In times when anyone with a $2,000 DV camera package and a PC can produce some form of television news, many stations seem to think minimalism is best. Like one minute stories with zero production value. Or reporters who think doing a stand-up in front of breaking news is actually reporting the story.

And all that fake news, like putting pre-written voiceovers over corporate press kits. Yes, it still goes on. So much for a serious FCC crackdown.

Why is this—when local news is the sole reason for being for many TV stations?

Perhaps, they just don’t know any better. Maybe the skill set of television news personnel has dropped to almost nothing.

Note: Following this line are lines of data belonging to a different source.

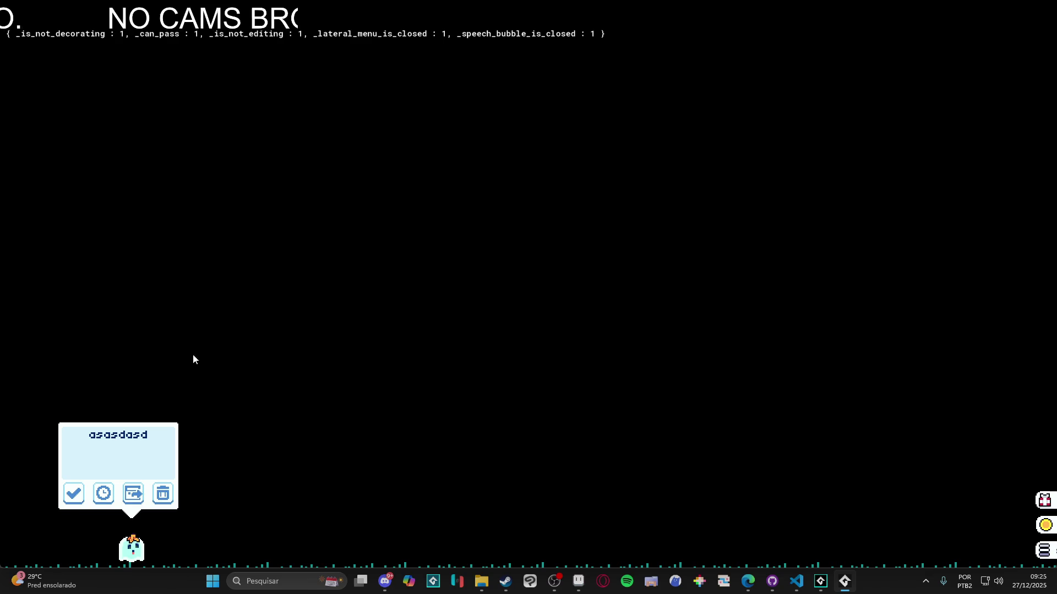
Bring up the taskbar options for the running desktop_pet game
right_click(847, 582)
Close the running game and open obj_character's Step event code
click(846, 552)
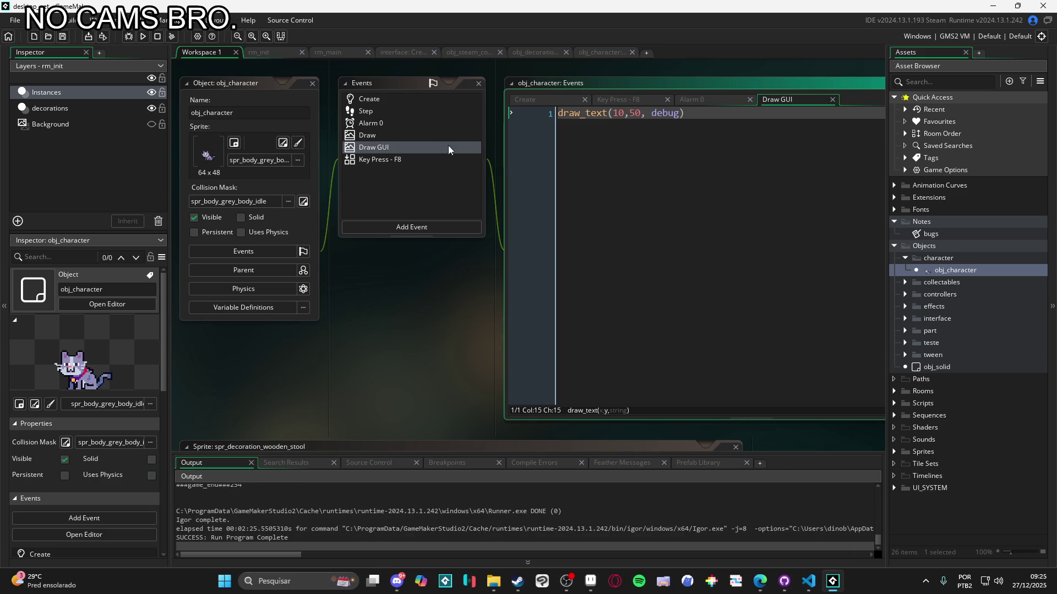
double_click(415, 113)
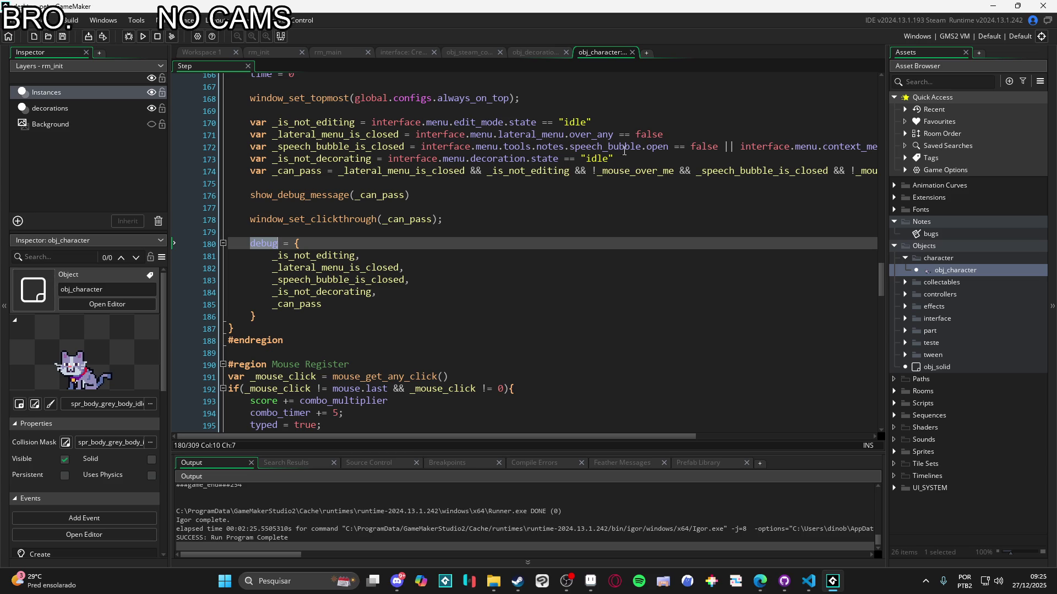
drag(667, 440, 779, 442)
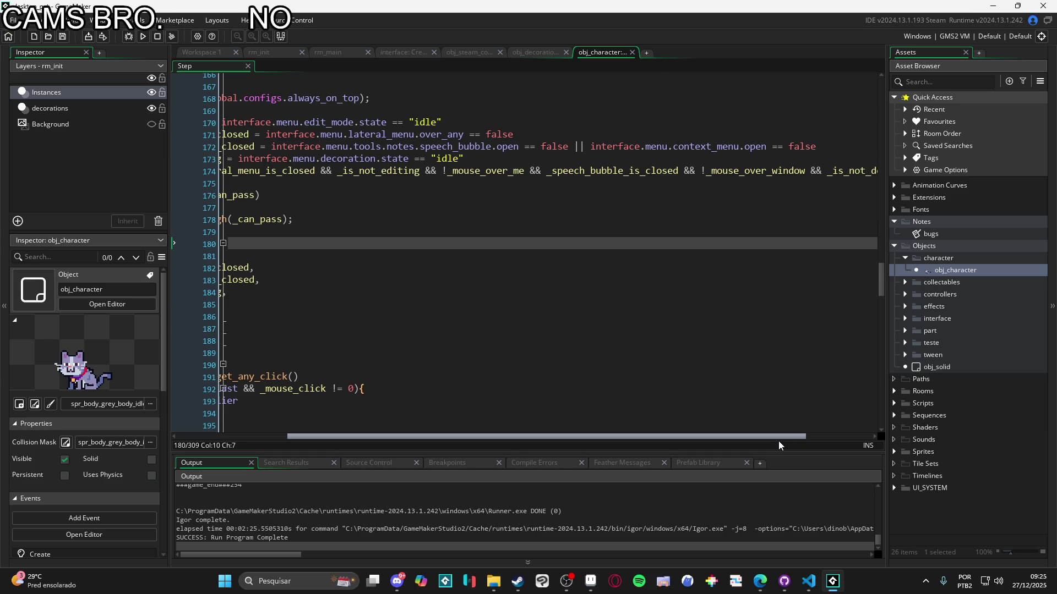
drag(777, 441, 650, 446)
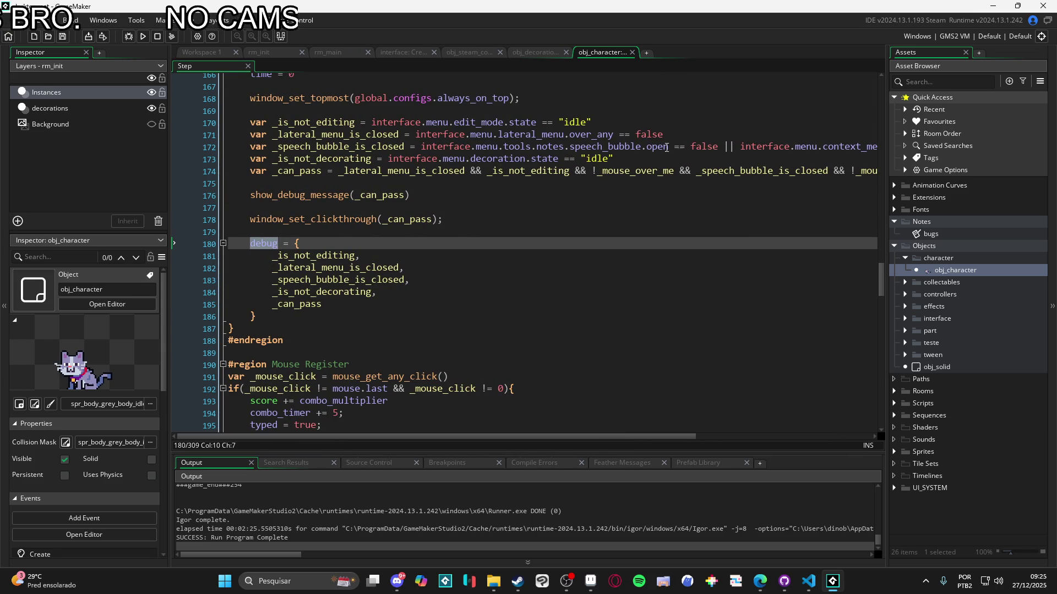
Find all project uses of interface.menu.tools.notes.speech_bubble.open from line 172
drag(669, 147, 422, 141)
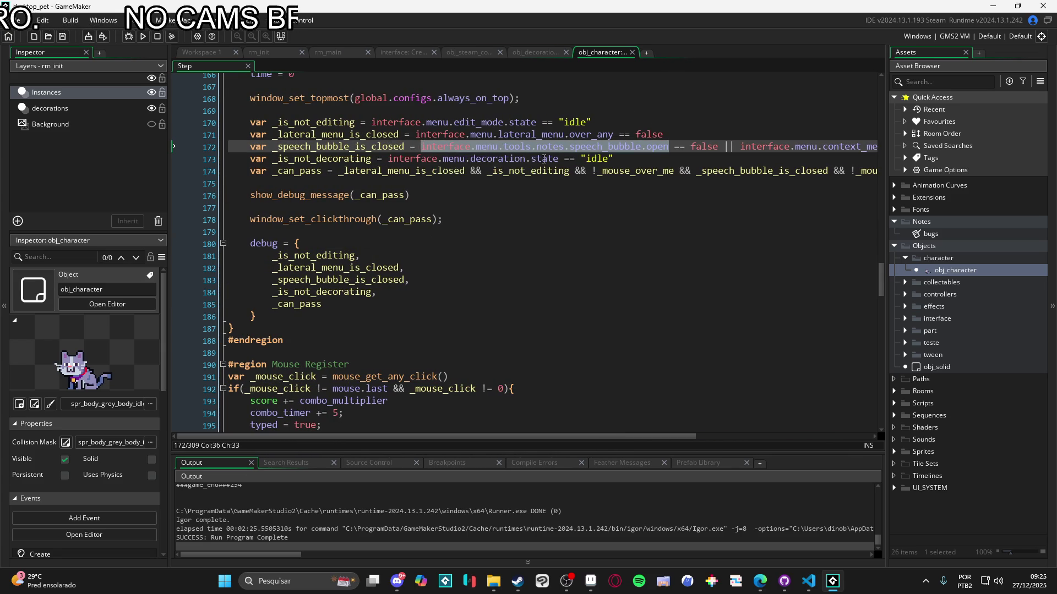
key(ctrl+shift+f)
click(287, 152)
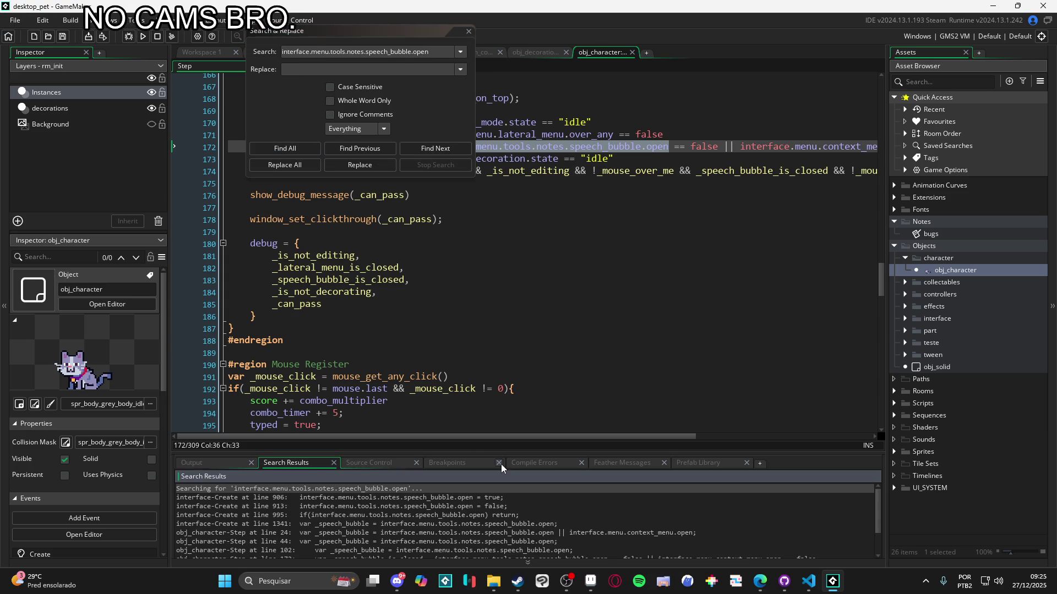
Jump to the interface Create match at line 906 and close the search dialog
drag(510, 452, 509, 358)
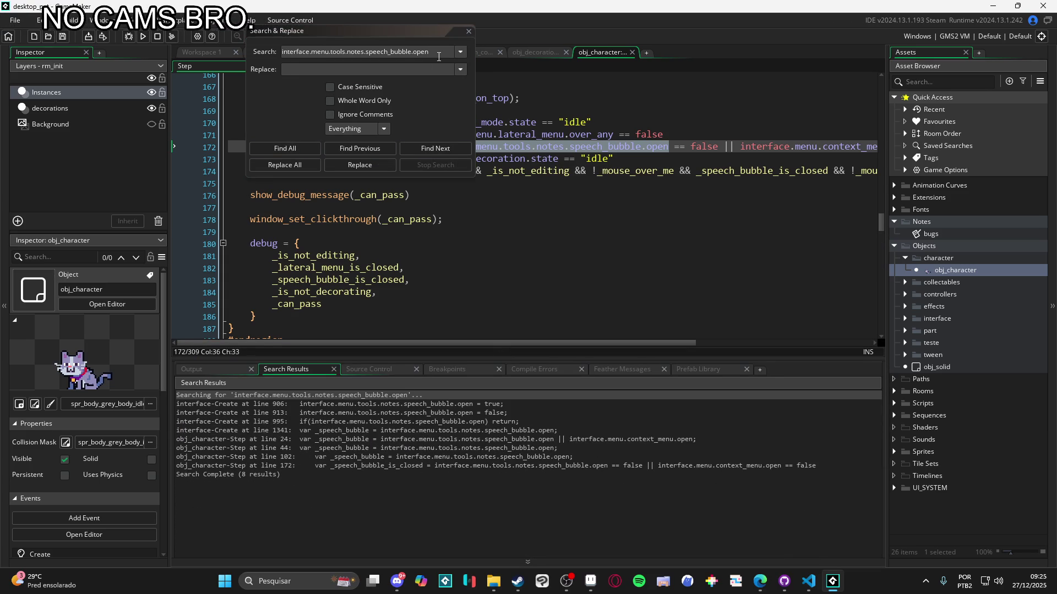
double_click(401, 404)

Perhaps TV news reporters don’t know how to write a complete text story with all the key facts addressed.

SETTING THE BAR

What I do know is newspapers—from the largest to the very smallest—are doing some exceptional video reporting throughout the nation. Freed from the ludicrous time restraints of the clock, many newspaper Web sites are doing a fine job of using video and photographic slide shows to tell stories. Combined with a full text narrative, many newspapers have found the ideal formula for multimedia storytelling.

They are learning fast and getting better by the day. Local TV news, with Web sites that tend to look like their 11 p.m. newscasts, had better watch out.

It doesn’t seem to matter to KREN and KAZR, the Pappas Telecasting stations in Reno, Nev., where news has ended altogether. That came after major cuts to the bone that produced “video and citizen” journalists—euphemisms that already meant “how cheap can we produce it.” Obviously, the answer was “not cheap enough.”

The elimination of news, Pappas said in March, was partly because of the impending sale of some Pappas broadcast properties and partly because the stations didn’t see adequate advertising revenues to justify the expense of the news division. Nineteen employees lost their jobs.

In an earlier era, the FCC would have come down on Pappas in a single day for making such an absurd announcement. How can a station with no news meet its public service requirements? Since when does it matter if the station makes a profit or not on news? Good questions for FCC Chairman Kevin Martin at his competence hearings in Congress!

TAKING A STAND

Then there’s the story of Glen Mabie, the former news director of WEAU in Eau Claire, Wis., who quit his job rather than be forced into an absurd journalistic compromise.

Without Mabie’s knowledge, the station manager cut a deal with the area’s Sacred Heart Hospital that would allow the medical center to pay the station to do two stories each week. The stories would be provided by the hospital.

The station could not interview people from other area hospitals and the hospital would get first right to do interviews for any area medical stories.

Mabie tried to explain to his lamebrain station manager why this was journalistically wrong. He was ordered instead to “sell” the idea to his staff. And, according to The Digital Journalist Web site, he was also told to tell the news team to “wipe the capital J’s off their sweaters because that’s not the way we do things anymore.”

Rather than inform his staff of the arrangement as ordered, Mabie quit his job. When other media picked up the story, the station got cold feet and backed out of the hospital deal.

That was six weeks ago. Glen Mabie is still out of a job. He has paid a huge price for doing the right thing. At least he still has his integrity.

God knows what the station manager, who still has his job, is planning next.

UP NEXT

Over the past couple of years, we’ve gone through one horror story after another in local TV news. It’s a constant cat and mouse game to determine if what’s portrayed as “news” is actually concealed advertising. It goes on and on.

Perhaps next February more than expected will happen when the analog switch is turned “off.” Maybe, a perfect storm will occur that will end much of this mischief. By then viewers may forget about their local TV stations when they are lost in 500 channels on cable.

Besides, any reason to remember will be long forgotten.

Frank Beacham

Frank Beacham is an independent writer based in New York.